| WHAT THIS TASK INVOLVES |
Among the records below, find each line that includes the string "root" and copy it.

=== Begin Enclosure ===

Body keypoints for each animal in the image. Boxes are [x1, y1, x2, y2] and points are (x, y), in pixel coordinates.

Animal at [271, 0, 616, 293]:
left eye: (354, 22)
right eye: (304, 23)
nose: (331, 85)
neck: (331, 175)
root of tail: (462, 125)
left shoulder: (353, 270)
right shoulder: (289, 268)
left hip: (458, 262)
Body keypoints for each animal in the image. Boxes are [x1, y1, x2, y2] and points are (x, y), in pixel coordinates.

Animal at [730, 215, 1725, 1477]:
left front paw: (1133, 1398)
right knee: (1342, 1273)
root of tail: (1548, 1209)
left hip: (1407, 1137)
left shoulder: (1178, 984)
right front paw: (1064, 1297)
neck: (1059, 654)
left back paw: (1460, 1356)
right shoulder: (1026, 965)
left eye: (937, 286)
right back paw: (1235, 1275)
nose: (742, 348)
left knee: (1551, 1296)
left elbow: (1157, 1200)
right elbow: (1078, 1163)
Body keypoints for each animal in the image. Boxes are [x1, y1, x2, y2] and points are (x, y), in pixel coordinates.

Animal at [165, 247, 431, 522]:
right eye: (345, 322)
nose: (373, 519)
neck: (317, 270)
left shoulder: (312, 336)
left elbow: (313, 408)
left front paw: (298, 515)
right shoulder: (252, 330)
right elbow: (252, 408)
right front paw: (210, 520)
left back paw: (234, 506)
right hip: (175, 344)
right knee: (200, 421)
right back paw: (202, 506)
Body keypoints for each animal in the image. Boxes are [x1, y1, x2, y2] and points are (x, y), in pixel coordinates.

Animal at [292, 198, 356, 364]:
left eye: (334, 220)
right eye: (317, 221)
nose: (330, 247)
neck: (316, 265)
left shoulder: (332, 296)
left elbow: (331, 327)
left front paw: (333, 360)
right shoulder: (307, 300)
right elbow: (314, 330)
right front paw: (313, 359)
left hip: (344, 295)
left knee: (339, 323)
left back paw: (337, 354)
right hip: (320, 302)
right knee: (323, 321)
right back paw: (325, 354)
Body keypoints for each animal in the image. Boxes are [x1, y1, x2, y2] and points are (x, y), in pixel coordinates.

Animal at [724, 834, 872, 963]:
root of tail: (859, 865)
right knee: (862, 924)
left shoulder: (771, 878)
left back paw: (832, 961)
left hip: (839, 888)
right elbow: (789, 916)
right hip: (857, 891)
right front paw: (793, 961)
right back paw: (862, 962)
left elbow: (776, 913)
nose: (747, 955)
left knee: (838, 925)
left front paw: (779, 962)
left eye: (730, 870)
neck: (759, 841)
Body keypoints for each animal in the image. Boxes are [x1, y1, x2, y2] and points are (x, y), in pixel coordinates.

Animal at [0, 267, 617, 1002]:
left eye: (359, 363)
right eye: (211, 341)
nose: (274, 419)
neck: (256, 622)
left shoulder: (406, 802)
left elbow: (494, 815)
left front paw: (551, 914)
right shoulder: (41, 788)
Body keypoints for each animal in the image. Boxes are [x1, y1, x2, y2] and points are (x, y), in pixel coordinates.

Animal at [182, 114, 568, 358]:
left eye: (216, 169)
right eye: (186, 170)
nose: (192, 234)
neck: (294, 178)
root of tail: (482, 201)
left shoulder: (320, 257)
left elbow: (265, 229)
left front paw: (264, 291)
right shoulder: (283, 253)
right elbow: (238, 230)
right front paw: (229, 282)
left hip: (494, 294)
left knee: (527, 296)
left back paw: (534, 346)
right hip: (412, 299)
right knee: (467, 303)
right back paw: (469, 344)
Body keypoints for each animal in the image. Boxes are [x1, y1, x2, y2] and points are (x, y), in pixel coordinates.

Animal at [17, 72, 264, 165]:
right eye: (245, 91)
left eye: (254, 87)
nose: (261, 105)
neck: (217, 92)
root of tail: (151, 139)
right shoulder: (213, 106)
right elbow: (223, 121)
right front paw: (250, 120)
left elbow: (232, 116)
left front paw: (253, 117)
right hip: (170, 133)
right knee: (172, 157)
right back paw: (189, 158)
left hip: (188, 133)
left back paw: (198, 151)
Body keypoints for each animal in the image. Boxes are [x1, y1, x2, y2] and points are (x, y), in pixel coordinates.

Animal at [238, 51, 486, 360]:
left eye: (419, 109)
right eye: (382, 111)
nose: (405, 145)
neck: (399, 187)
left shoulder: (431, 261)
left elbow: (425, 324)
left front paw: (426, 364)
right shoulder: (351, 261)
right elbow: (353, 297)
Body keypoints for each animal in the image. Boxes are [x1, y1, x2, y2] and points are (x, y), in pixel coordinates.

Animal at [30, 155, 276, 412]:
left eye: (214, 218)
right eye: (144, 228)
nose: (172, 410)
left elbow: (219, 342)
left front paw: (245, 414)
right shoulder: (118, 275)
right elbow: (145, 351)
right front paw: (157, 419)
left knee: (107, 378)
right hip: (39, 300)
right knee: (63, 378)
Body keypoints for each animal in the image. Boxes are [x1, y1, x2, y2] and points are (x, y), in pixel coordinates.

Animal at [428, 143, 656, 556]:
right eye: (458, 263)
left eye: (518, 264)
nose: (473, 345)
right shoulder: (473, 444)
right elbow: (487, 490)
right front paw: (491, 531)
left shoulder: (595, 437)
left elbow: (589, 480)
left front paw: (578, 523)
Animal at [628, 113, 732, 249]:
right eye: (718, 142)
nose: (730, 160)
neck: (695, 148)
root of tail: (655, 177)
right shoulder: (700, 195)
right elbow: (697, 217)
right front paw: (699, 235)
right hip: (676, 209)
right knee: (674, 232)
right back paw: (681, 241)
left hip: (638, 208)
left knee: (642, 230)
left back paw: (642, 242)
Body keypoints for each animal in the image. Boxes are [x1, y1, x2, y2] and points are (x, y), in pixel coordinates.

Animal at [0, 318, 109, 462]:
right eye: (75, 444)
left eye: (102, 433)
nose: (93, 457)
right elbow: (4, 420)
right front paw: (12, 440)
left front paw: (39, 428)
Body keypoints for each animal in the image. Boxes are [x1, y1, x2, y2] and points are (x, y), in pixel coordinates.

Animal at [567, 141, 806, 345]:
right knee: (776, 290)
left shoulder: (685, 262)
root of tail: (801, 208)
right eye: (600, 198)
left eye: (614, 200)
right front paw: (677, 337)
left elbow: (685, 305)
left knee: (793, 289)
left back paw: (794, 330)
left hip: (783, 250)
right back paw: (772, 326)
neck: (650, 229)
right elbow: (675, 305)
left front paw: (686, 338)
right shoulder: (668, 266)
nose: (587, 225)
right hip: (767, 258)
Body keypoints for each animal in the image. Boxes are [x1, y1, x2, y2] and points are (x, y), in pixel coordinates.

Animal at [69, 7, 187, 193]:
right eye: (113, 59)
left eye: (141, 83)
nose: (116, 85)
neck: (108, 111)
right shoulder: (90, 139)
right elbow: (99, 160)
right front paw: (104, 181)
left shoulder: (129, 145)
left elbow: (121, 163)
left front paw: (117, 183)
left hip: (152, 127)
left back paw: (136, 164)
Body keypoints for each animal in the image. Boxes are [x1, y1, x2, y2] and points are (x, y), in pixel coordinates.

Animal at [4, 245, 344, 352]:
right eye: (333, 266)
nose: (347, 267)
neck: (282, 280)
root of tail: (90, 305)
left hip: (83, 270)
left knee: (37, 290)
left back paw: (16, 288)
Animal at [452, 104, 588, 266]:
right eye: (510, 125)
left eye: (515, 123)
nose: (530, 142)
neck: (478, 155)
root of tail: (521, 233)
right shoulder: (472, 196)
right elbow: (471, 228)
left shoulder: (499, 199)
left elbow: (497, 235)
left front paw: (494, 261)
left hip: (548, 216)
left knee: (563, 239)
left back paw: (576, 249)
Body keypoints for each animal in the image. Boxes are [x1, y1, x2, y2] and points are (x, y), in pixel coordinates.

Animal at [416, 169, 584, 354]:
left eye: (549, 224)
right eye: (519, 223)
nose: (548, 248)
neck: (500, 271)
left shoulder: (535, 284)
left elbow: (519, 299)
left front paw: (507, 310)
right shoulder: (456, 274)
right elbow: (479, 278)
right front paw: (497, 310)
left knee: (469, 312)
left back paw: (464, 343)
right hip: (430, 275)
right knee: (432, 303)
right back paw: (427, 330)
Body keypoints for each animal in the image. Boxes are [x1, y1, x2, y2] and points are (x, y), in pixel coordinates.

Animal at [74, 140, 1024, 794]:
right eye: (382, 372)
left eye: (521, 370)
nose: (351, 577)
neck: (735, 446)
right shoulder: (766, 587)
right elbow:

=== End Enclosure ===

| SOLUTION FOR THIS PROBLEM |
root of tail: (462, 125)
root of tail: (1548, 1209)
root of tail: (859, 865)
root of tail: (482, 201)
root of tail: (151, 139)
root of tail: (655, 177)
root of tail: (801, 208)
root of tail: (90, 305)
root of tail: (521, 233)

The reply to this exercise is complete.